What to do = All lines in the data that hold the word "video" need copying.

Dataset content =
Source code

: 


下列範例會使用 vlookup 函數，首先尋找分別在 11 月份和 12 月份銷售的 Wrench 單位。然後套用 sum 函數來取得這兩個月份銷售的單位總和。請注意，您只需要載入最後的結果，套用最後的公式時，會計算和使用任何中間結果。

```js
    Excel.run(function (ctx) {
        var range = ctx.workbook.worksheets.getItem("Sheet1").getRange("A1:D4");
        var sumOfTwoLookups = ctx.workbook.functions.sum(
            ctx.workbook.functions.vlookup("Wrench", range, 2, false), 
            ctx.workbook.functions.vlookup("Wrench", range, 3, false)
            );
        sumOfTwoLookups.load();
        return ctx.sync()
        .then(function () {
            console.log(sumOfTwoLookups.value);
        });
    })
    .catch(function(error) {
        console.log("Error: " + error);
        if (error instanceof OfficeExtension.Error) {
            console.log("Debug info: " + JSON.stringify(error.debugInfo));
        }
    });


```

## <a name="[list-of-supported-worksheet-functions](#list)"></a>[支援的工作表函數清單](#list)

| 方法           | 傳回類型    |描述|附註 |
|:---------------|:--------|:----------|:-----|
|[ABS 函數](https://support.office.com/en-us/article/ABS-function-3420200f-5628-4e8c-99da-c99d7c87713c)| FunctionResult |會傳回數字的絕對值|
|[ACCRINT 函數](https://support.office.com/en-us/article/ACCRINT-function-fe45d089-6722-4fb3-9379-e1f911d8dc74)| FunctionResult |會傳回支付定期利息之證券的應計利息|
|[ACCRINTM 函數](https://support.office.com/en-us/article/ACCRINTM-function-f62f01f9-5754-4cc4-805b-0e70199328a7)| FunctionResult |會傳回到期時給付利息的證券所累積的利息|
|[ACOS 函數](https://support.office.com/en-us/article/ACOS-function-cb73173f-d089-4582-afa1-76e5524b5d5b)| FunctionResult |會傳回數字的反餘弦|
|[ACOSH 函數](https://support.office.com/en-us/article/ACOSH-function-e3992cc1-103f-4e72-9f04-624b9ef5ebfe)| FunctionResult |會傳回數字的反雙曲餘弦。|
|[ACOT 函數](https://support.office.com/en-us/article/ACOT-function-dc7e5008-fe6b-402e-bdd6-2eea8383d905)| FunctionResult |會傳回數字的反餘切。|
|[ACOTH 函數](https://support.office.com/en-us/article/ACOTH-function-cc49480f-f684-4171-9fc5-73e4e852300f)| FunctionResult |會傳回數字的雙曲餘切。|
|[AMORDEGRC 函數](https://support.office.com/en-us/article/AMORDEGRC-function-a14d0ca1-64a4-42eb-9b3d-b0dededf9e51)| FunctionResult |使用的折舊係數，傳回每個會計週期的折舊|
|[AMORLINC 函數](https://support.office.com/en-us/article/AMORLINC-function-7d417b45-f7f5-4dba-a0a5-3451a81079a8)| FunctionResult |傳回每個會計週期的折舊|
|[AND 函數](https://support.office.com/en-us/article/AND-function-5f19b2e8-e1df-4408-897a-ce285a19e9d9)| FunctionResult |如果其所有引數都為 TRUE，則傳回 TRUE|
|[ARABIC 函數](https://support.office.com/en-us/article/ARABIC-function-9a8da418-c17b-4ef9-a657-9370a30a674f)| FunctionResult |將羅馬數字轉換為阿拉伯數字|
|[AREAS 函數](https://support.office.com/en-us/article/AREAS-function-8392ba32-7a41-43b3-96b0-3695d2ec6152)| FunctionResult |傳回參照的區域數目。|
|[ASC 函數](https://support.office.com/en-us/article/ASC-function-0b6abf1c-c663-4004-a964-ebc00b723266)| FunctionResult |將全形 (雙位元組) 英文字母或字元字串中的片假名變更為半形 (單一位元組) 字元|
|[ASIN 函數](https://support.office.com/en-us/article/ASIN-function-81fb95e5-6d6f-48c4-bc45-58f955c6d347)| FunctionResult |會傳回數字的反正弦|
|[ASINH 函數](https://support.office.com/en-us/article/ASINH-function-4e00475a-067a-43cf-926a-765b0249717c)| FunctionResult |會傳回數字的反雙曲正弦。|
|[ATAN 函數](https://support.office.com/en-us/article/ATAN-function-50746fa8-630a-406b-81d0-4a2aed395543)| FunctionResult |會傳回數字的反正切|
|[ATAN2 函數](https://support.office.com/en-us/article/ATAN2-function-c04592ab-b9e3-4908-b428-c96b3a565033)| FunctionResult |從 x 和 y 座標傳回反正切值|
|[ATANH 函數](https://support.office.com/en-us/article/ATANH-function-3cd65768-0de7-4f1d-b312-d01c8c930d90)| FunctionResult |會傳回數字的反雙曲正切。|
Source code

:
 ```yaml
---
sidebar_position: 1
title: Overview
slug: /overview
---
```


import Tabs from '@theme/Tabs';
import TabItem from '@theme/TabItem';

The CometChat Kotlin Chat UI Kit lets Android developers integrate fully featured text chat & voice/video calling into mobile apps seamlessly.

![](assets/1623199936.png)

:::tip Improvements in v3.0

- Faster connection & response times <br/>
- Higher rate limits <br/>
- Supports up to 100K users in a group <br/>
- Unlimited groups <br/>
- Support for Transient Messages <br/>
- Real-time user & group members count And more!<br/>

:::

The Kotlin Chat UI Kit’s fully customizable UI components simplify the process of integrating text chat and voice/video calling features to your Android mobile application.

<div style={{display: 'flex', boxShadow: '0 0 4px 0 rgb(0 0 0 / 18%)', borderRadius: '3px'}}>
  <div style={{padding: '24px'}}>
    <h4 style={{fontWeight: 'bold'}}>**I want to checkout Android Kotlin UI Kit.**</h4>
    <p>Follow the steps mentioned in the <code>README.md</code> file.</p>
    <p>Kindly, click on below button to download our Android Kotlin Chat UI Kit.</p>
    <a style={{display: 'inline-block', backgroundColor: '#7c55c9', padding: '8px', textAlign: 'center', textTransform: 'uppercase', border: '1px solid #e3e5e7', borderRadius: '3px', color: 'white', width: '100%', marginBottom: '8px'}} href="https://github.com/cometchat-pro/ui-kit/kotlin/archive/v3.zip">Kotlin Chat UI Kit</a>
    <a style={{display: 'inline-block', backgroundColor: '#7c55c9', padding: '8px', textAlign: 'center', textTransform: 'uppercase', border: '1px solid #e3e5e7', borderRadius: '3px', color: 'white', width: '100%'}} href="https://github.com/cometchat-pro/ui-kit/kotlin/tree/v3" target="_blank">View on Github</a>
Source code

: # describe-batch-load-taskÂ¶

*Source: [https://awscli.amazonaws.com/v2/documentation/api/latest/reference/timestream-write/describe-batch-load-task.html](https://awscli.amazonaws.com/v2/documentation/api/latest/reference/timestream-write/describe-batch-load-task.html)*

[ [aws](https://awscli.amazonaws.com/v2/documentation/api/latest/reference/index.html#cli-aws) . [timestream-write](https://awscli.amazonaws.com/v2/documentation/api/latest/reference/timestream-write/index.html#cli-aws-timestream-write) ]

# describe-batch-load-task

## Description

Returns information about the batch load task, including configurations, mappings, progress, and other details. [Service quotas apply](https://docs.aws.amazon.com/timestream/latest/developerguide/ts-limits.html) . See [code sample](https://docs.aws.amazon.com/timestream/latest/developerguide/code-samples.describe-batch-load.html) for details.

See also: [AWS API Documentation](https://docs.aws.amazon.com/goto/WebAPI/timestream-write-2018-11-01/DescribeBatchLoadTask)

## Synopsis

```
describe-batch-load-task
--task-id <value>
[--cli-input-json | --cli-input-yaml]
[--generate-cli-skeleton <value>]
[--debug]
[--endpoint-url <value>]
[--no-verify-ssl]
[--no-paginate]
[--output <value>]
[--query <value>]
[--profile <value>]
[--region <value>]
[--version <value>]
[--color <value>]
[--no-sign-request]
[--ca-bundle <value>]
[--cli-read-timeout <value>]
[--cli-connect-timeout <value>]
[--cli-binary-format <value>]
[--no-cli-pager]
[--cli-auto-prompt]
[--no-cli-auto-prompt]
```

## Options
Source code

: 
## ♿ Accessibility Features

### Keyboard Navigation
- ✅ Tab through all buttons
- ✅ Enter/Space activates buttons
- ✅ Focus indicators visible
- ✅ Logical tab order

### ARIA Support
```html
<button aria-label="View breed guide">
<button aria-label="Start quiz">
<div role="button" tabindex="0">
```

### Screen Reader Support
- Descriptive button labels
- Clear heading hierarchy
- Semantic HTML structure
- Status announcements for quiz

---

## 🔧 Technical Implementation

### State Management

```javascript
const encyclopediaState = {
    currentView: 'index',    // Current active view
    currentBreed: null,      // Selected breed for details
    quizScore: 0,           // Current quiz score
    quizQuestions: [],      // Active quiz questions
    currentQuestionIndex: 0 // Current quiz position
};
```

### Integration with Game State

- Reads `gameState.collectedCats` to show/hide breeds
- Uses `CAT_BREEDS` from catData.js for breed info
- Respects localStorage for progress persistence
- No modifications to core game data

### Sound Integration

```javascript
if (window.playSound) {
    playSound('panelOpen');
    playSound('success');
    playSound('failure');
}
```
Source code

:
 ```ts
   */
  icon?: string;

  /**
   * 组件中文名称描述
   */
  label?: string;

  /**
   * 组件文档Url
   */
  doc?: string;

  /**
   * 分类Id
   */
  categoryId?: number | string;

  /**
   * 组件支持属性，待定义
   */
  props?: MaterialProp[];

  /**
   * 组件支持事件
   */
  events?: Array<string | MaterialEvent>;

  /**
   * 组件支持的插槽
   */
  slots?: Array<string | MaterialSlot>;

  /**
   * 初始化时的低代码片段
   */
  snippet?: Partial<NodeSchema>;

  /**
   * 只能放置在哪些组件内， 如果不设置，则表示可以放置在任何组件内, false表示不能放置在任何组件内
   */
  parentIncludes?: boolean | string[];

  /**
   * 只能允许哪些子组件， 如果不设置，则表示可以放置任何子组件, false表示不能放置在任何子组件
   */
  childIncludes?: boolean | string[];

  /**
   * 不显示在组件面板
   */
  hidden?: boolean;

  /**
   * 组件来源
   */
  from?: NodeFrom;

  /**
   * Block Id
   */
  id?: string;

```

Exercise output =
The CometChat Kotlin Chat UI Kit lets Android developers integrate fully featured text chat & voice/video calling into mobile apps seamlessly.
The Kotlin Chat UI Kit’s fully customizable UI components simplify the process of integrating text chat and voice/video calling features to your Android mobile application.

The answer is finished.